◆ Exercise goal: Beneath this task are records; count how many lines include the string "گوشت" and answer with that number alone.

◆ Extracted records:
|---|

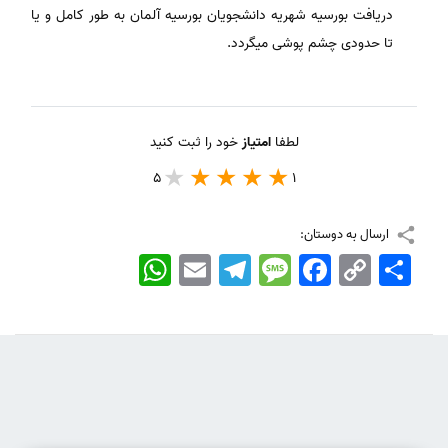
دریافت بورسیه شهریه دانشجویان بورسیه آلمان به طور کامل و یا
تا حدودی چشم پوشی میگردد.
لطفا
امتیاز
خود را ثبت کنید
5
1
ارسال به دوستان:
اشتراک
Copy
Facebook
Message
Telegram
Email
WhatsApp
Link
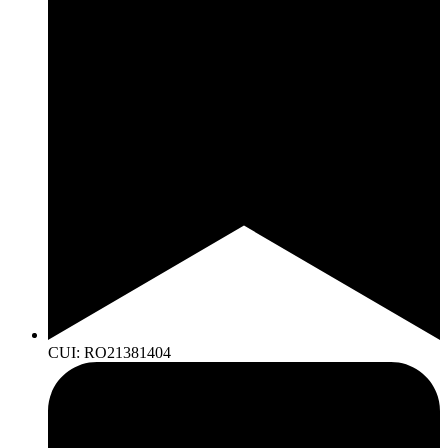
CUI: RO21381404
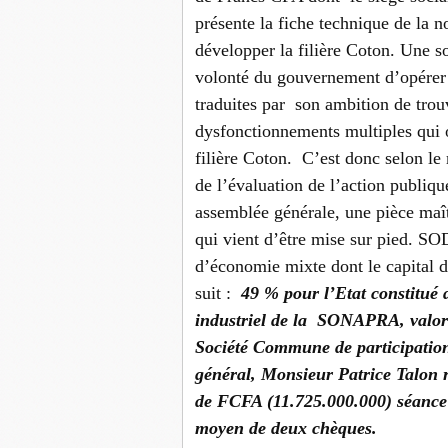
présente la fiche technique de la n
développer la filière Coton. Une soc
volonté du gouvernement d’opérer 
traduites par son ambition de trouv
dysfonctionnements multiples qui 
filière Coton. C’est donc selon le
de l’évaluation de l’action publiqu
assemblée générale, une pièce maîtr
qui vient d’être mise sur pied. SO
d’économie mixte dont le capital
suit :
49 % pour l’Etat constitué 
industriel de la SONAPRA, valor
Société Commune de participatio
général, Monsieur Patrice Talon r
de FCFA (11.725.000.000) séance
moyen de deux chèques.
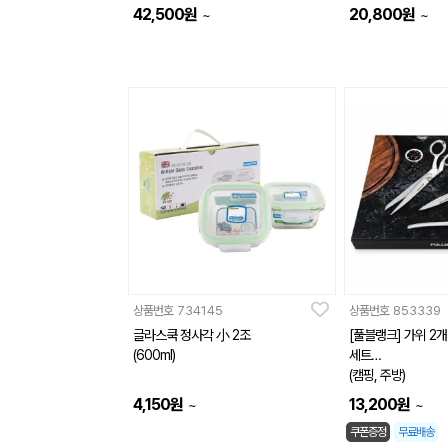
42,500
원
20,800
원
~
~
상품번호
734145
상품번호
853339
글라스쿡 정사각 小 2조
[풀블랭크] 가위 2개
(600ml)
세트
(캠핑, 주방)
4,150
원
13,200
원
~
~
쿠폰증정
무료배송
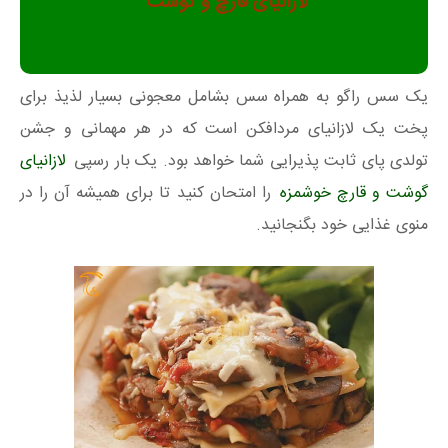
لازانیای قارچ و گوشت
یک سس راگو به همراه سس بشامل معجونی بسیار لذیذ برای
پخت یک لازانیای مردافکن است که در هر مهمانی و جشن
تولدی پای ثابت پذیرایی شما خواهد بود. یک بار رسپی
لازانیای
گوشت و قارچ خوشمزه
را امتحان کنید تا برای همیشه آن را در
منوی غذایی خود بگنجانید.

|---|

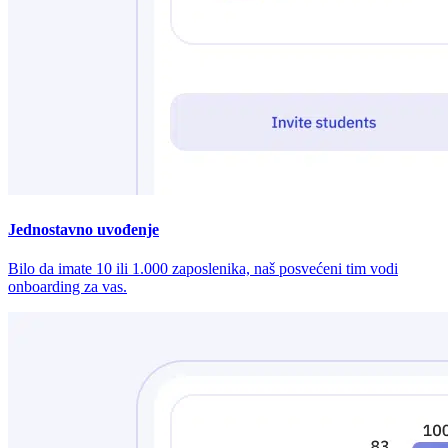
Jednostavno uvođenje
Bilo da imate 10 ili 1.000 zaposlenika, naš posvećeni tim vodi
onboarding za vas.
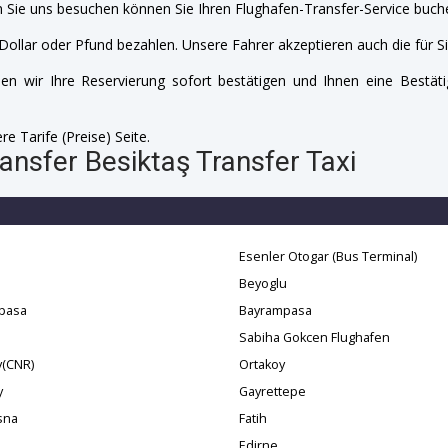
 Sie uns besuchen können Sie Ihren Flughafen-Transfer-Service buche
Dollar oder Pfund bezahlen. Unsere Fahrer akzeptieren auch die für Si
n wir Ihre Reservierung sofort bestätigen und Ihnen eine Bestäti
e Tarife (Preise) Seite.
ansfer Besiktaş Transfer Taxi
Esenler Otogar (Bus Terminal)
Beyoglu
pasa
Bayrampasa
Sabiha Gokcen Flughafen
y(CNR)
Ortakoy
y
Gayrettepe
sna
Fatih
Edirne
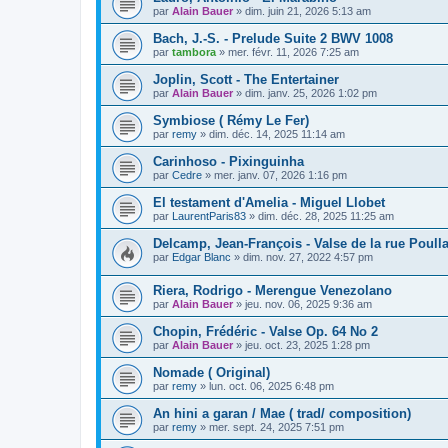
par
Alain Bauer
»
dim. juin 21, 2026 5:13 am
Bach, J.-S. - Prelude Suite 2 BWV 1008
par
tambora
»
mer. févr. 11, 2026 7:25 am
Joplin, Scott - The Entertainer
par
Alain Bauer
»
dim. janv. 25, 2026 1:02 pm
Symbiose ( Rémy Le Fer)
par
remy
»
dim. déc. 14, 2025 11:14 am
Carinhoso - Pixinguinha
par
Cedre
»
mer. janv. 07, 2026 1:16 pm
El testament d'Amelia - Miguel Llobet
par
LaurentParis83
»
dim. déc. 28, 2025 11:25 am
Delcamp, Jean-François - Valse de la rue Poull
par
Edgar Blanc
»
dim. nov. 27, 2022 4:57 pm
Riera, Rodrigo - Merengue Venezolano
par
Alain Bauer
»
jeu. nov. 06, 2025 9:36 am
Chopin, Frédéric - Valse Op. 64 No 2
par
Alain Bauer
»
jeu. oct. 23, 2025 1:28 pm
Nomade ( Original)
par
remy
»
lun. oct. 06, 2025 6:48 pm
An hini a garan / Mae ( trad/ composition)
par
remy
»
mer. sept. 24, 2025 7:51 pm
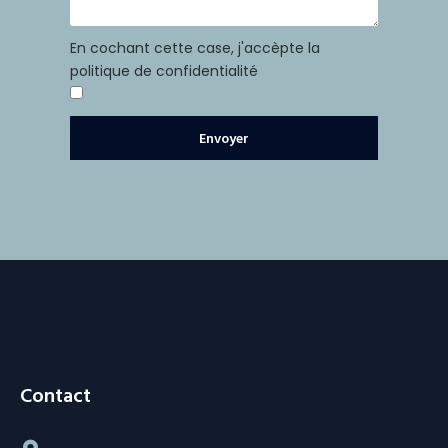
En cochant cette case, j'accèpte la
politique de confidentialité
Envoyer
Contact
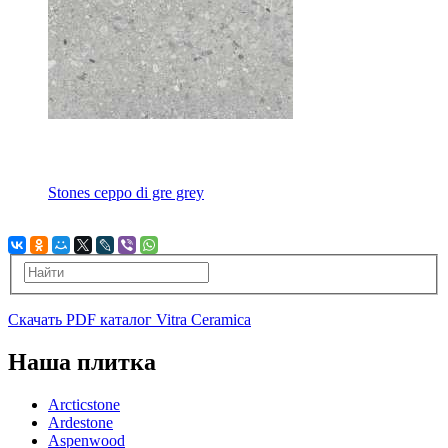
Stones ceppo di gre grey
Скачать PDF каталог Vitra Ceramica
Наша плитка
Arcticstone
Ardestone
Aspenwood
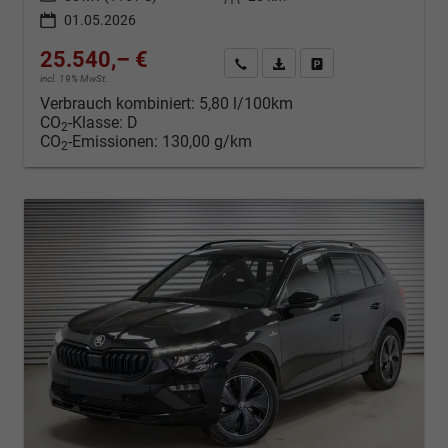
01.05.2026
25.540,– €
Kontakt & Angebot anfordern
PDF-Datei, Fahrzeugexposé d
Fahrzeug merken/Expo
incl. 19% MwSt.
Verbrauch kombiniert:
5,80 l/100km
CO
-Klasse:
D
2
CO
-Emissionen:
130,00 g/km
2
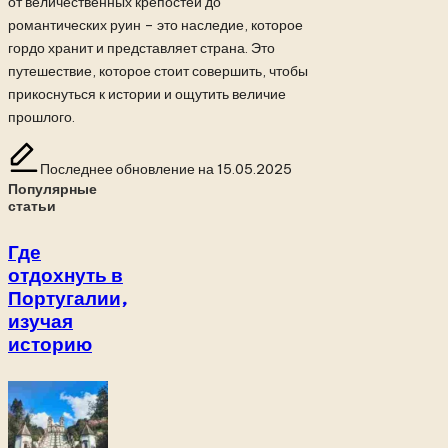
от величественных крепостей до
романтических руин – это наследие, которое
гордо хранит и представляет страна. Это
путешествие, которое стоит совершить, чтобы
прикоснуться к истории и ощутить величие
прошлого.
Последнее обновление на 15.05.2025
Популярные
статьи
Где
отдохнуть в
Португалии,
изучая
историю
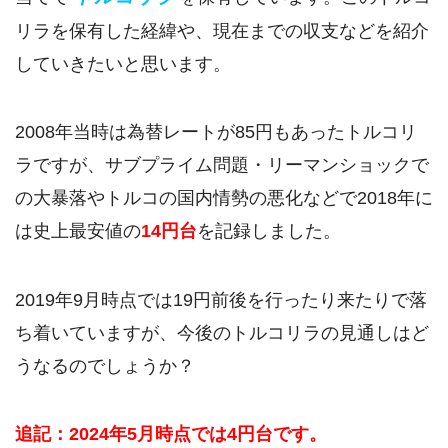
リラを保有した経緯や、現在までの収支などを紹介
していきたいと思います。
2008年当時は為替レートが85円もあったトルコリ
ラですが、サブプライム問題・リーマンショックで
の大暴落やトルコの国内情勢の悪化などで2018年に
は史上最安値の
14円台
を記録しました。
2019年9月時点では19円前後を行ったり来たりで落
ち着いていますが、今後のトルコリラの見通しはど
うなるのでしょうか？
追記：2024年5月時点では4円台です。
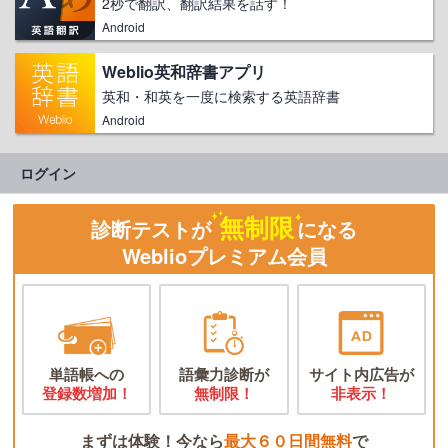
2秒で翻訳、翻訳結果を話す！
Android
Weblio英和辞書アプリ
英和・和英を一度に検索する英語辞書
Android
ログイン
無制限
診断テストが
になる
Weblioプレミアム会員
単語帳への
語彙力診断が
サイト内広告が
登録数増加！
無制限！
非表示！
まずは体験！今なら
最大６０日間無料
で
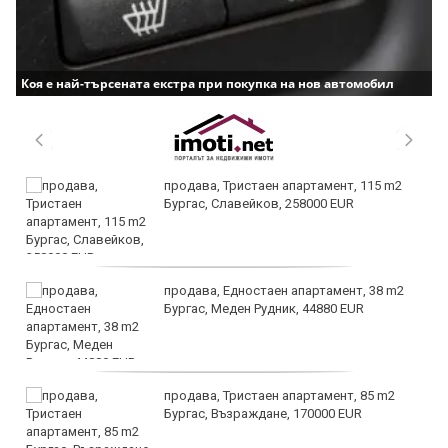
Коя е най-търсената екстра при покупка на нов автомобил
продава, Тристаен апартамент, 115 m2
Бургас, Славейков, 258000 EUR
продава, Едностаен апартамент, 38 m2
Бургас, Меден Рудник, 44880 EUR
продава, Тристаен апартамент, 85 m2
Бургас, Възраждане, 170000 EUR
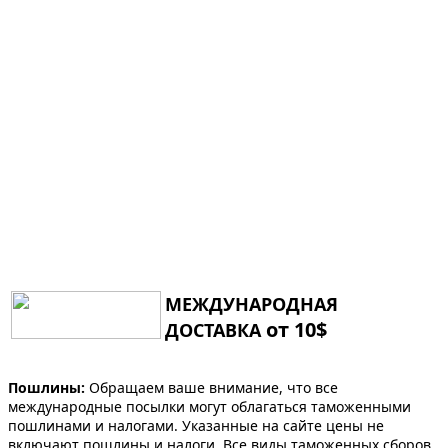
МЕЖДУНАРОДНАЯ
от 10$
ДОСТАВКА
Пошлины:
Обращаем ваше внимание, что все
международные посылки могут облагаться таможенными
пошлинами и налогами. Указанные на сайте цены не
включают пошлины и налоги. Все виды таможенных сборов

|---|

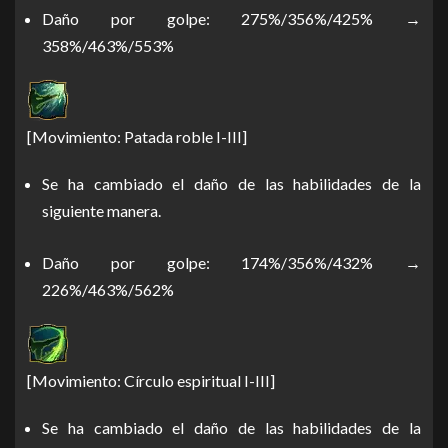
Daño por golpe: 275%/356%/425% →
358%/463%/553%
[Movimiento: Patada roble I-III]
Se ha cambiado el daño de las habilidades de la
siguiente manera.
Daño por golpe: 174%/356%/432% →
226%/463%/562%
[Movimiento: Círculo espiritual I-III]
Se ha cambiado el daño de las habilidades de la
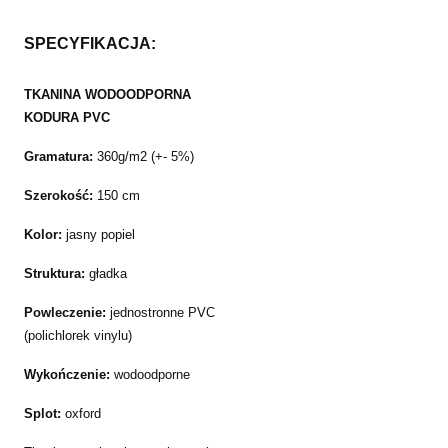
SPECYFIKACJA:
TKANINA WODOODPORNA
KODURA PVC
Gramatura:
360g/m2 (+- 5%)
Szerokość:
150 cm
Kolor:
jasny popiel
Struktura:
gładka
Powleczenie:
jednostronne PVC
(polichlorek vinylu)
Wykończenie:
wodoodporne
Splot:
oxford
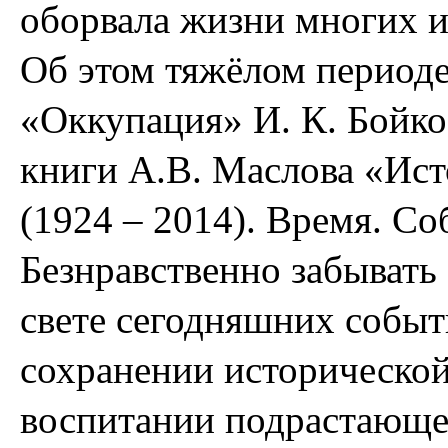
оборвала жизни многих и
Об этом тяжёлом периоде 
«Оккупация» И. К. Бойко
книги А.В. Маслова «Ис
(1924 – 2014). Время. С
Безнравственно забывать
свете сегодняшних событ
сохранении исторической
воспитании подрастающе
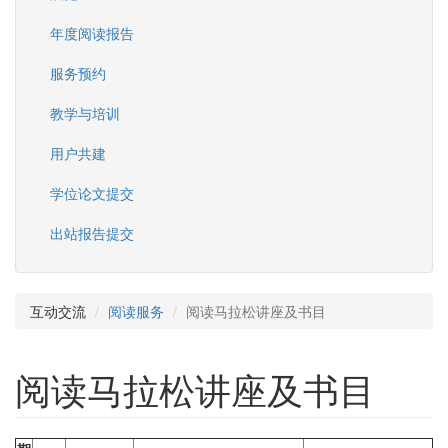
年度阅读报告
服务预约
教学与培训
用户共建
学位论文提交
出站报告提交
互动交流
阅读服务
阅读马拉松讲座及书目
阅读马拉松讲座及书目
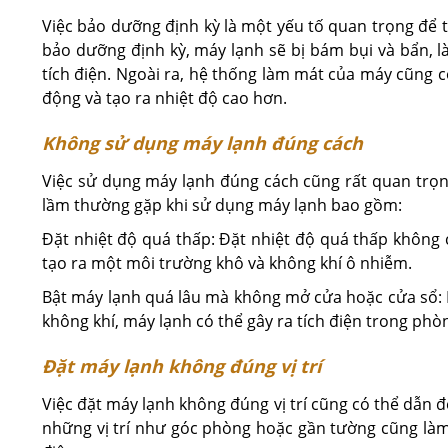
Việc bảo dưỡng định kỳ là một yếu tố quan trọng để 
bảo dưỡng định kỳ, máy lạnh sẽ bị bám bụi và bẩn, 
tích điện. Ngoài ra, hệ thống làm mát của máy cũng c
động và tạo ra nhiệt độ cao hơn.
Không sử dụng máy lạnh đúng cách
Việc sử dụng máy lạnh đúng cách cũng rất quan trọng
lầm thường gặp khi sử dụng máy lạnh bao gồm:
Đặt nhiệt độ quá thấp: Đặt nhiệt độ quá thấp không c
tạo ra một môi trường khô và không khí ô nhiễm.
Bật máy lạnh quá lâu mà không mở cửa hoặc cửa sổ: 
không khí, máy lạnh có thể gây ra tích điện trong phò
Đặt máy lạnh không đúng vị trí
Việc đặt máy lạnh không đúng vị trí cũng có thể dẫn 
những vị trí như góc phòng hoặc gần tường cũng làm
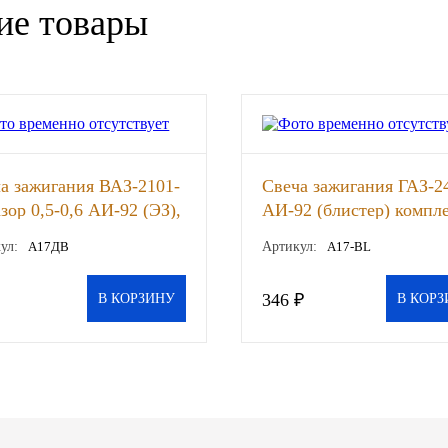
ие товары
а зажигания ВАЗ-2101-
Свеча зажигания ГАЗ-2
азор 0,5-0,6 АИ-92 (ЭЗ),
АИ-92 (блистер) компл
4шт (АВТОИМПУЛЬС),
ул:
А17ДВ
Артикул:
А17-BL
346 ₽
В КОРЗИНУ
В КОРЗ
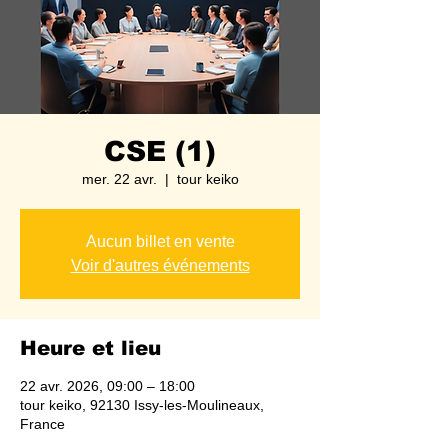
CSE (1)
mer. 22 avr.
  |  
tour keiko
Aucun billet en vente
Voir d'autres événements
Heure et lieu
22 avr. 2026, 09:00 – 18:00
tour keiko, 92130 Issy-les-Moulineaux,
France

|---|

◆ Exercise output: 2